Raising brave kids isn’t about cutting the cord and letting them go off on their own, the stuntwoman believes. Instead, help them take calculated risks. Graff, whose mom is an obstacle master as well, remembers the thought processes her parents would take her through whenever she wanted to try something new. “If I told them, ‘You know, I want to climb to the top of this cliff,’ they didn’t say no. They said, ‘Okay, well let’s think about it. Do you think all those rocks are super solid?’ Yes. ‘Are you strong enough to get to the top of it.’ Oh yeah, I’m definitely strong enough. ‘Okay, well how high have you climbed before?’ Ten feet. ‘Okay, well this is close to 50 feet. That’s five times as high, plus once you get up, you have to get back down. Maybe we should do some tests at a climbing gym to see if you’re strong enough to do that.’ So later, when I was out playing with my friends, I had the tools to look at a rock and say, ‘Yes, I can climb this’ or ‘No, this one’s not safe. I’m going to make a smarter choice.’”

Celebrate Nice Falls

Graff says parents need to teach kids how to fall. (To do it safely, you’ve gotta roll with it.) Because if they don’t learn when they’re little, it’ll hurt so much more when they’re bigger. When falls happen—and yes, they will happen—don’t freak out. “Have you ever seen a kid who, like, wipes out, splays out on the floor and then they pause? They’re not sure how to react. I’ve seen so many parents gasp in horror and run over and coddle them and be like, ‘Oh my gosh, are you okay? And so the kid immediately learns, ‘I fell down and this is a disaster’ and they burst into tears. If you can get to that moment when they’re not sure what to do and be like, ‘That was awesome! Great fall, you’re so tough! What did you get? Oh yeah, you got a scrape. All right! I’ll show you how to take care of it,’ a lot of the time, they’ll be like, ‘Okay cool.’ Sure, there’ll be other times when there’ll be a couple of tears, and then you can be like, ‘Man, that was a tough one. How did you trip? Let’s figure out how to do it better next time.’ Each fall is such a good learning experience.”

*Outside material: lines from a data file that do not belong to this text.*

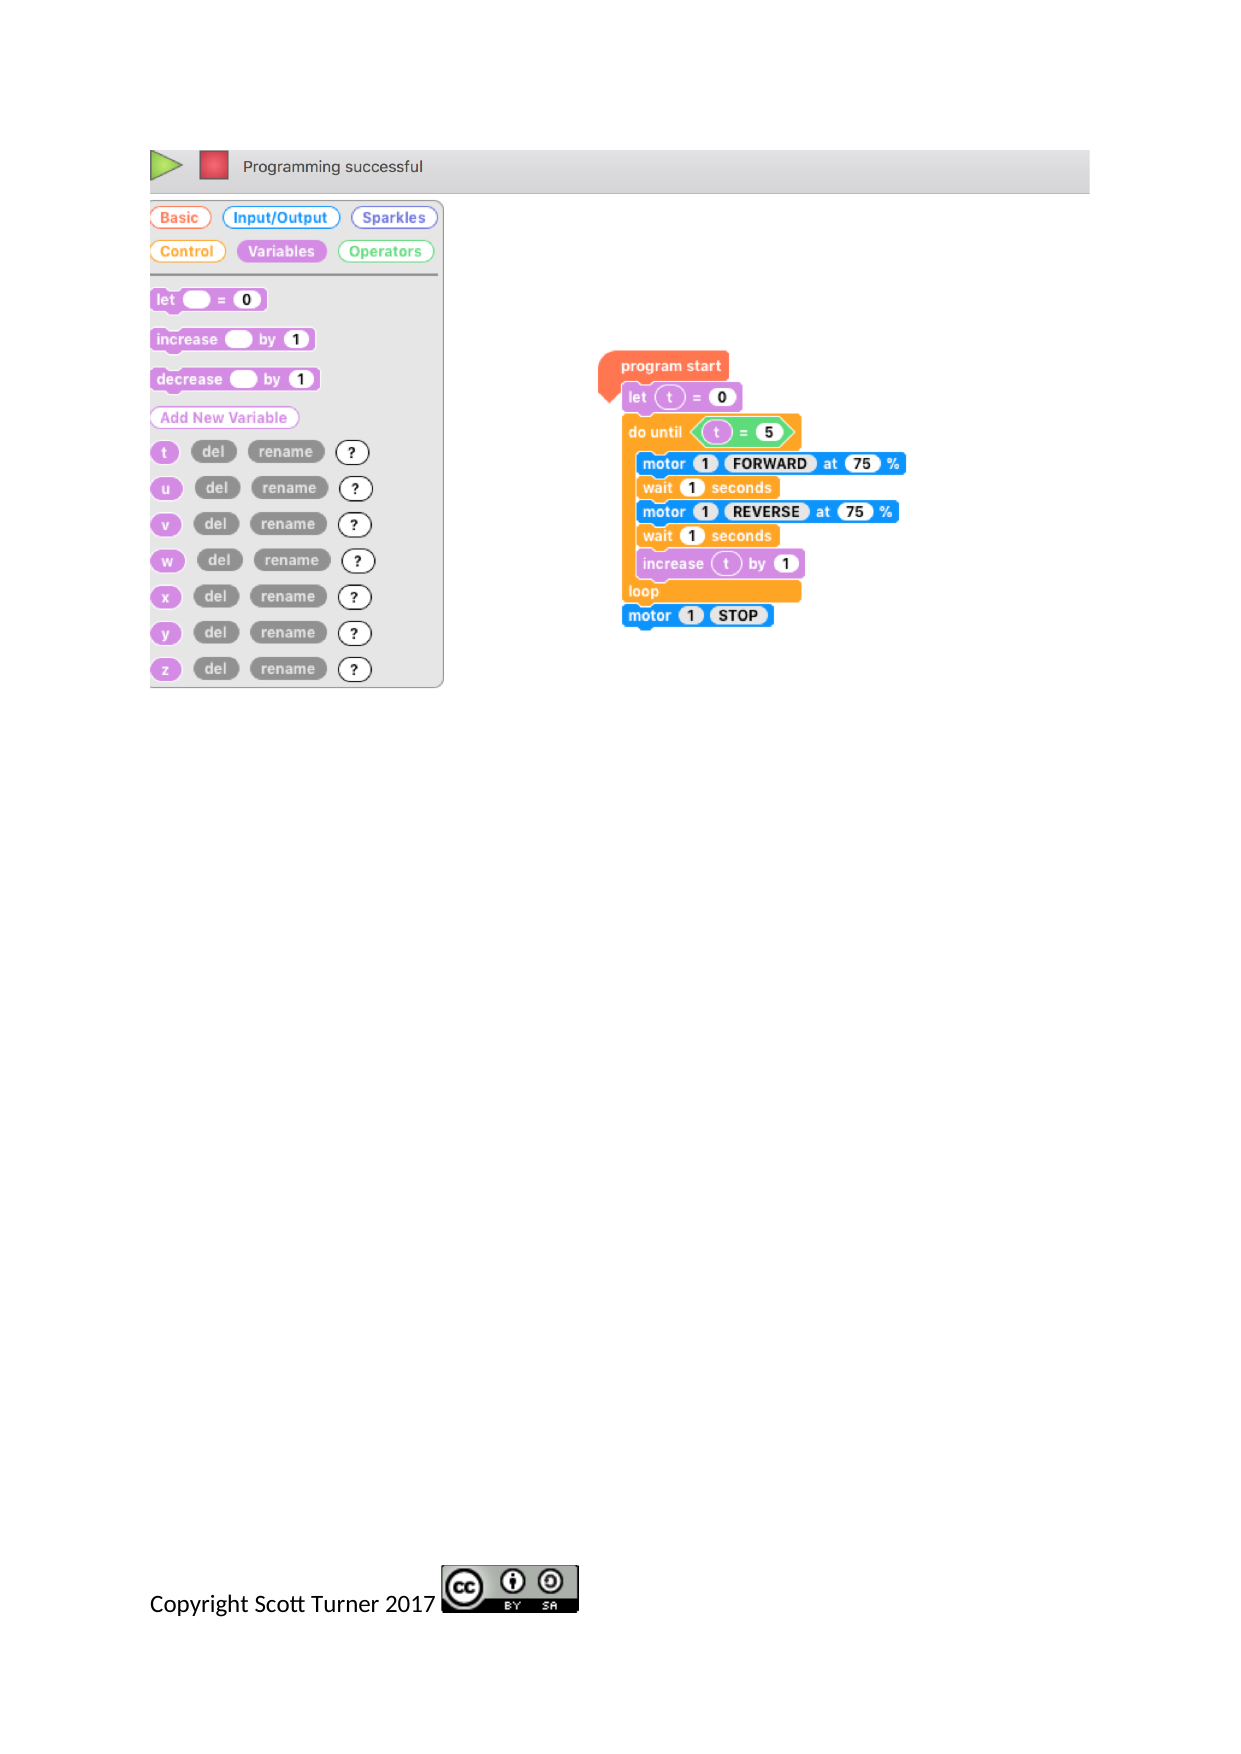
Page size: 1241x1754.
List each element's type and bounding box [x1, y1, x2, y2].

picture [441, 1565, 579, 1613]
picture [150, 150, 1090, 876]
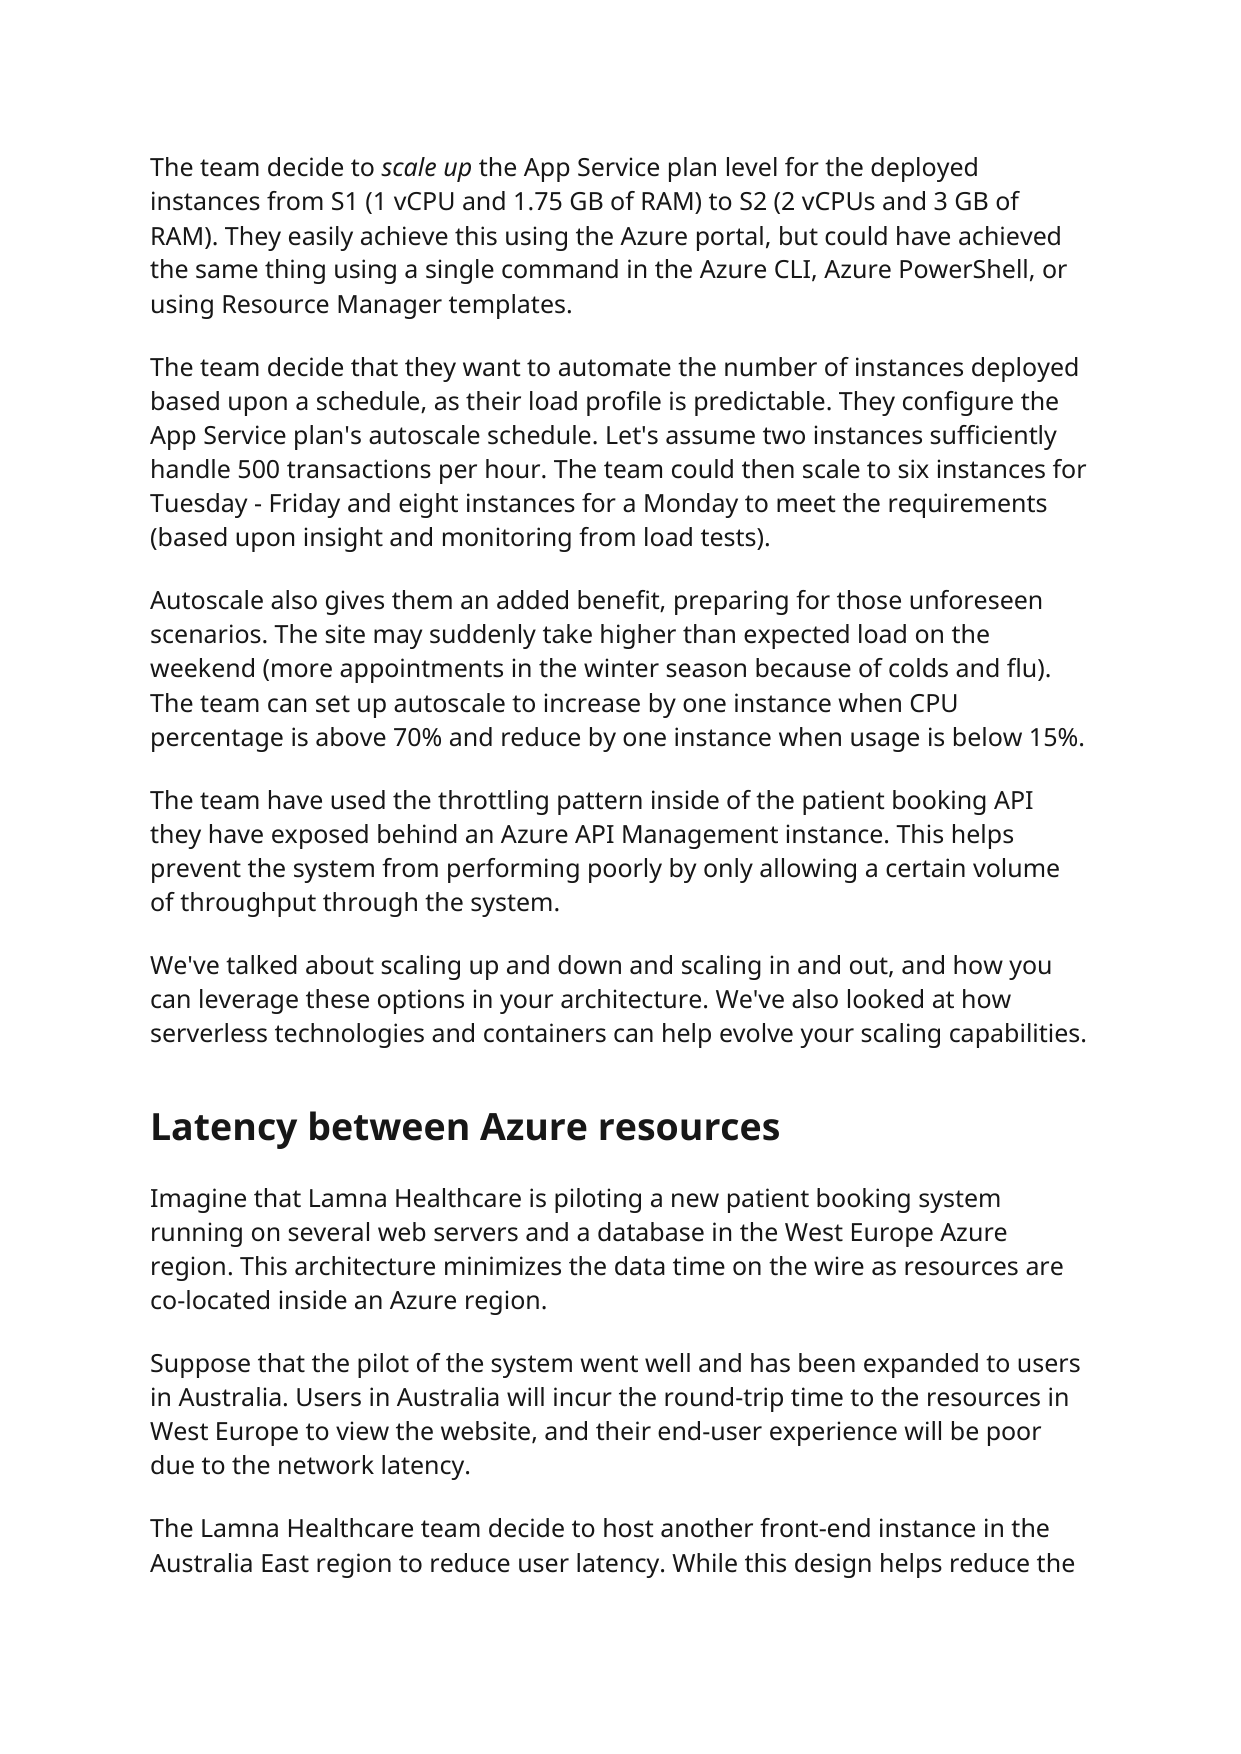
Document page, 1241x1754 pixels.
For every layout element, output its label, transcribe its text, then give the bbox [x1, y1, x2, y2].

text Latency between Azure resources [150, 1100, 1090, 1151]
text The team decide to scale up the App Service plan level for the deployed instances from S1 (1 vCPU and 1.75 GB of RAM) to S2 (2 vCPUs and 3 GB of RAM). They easily achieve this using the Azure portal, but could have achieved the same thing using a single command in the Azure CLI, Azure PowerShell, or using Resource Manager templates. [150, 150, 1090, 320]
text We've talked about scaling up and down and scaling in and out, and how you can leverage these options in your architecture. We've also looked at how serverless technologies and containers can help evolve your scaling capabilities. [150, 948, 1090, 1050]
text Autoscale also gives them an added benefit, preparing for those unforeseen scenarios. The site may suddenly take higher than expected load on the weekend (more appointments in the winter season because of colds and flu). The team can set up autoscale to increase by one instance when CPU percentage is above 70% and reduce by one instance when usage is below 15%. [150, 583, 1090, 753]
text Imagine that Lamna Healthcare is piloting a new patient booking system running on several web servers and a database in the West Europe Azure region. This architecture minimizes the data time on the wire as resources are co-located inside an Azure region. [150, 1180, 1090, 1317]
text The team decide that they want to automate the number of instances deployed based upon a schedule, as their load profile is predictable. They configure the App Service plan's autoscale schedule. Let's assume two instances sufficiently handle 500 transactions per hour. The team could then scale to six instances for Tuesday - Friday and eight instances for a Monday to meet the requirements (based upon insight and monitoring from load tests). [150, 349, 1090, 554]
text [150, 1511, 1090, 1579]
text The team have used the throttling pattern inside of the patient booking API they have exposed behind an Azure API Management instance. This helps prevent the system from performing poorly by only allowing a certain volume of throughput through the system. [150, 782, 1090, 919]
text Suppose that the pilot of the system went well and has been expanded to users in Australia. Users in Australia will incur the round-trip time to the resources in West Europe to view the website, and their end-user experience will be poor due to the network latency. [150, 1346, 1090, 1482]
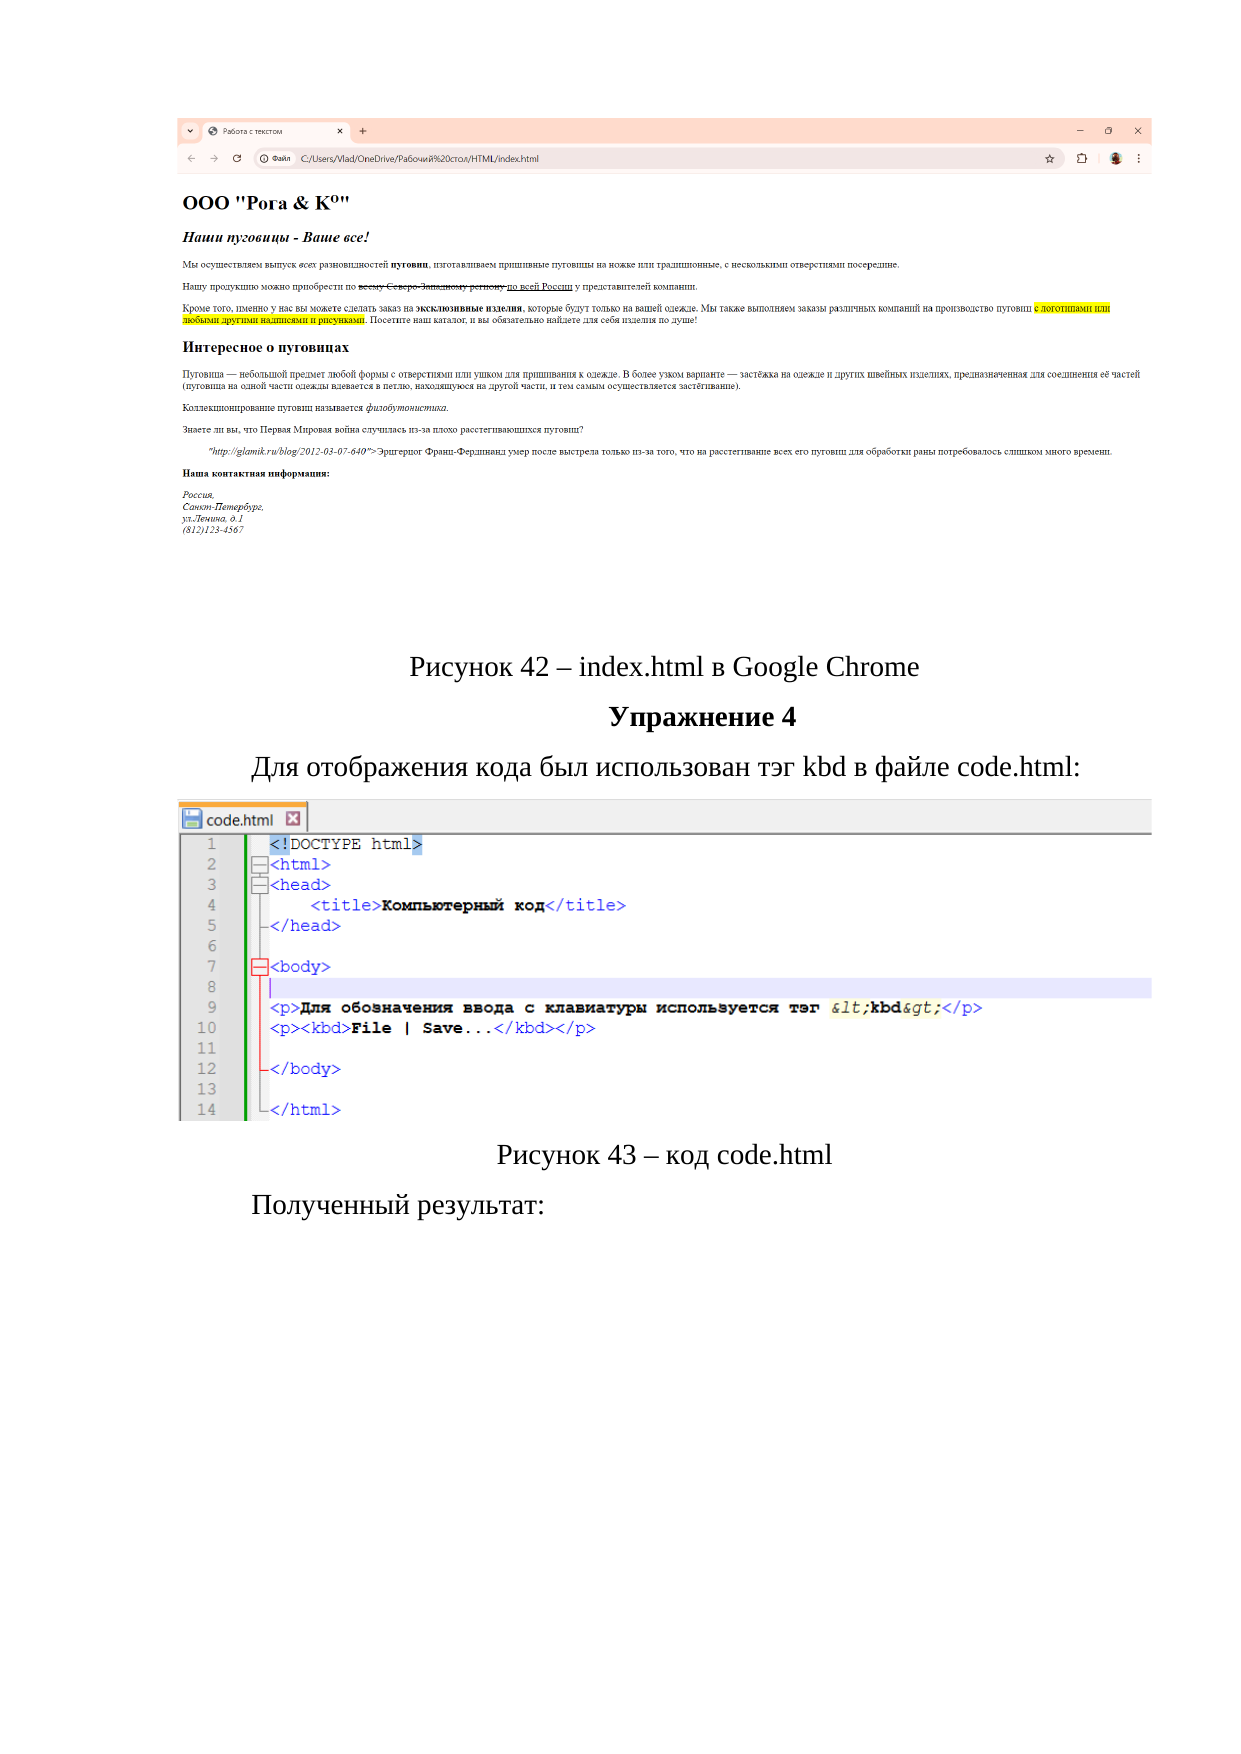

Remind Them They They Can Always Change Their Story

Superheroes can be powerful figures for children—especially if they learn to embody their best traits. Graff’s motto: Be your own hero. “In so many fairy tales, the princess is waiting for the hero to come save her. Part of my message is, that’s cool, but I want to know that I can save myself, that I don’t need to wait around for someone else to take care of me. I can look at a situation and become whatever I need to become in order to rescue myself. Like, if I’m running late and getting stressed about it, I can think, ‘Well, what would a hero do here?’ and then be that hero for myself.” Kids can do the same thing. A study showed that kids who pretended to be characters like Batman while working persevered longer. That $5 cape may really have superpowers, even if only psychological.

Give Them Space

It’s not that Graff’s parents didn’t have the same fears of their child getting hurt as any other mom and dad—they did, but they held back. And that made all the difference, she says. When she was six, they signed her up for circus classes after she became obsessed with the flying trapeze. “I remember them clenching their fists while watching me, ready to dive in and help me any way that they could. But they kept their distance so that I had that room to try things and learn how to move through my environment and fall and get back up. They knew that I was going to be out in the world and I was going to grow up.” For parents, it isn’t easy to let kids experience pain, but as Graff believes, by sheltering them from it, they’ll never know what they’re capable of.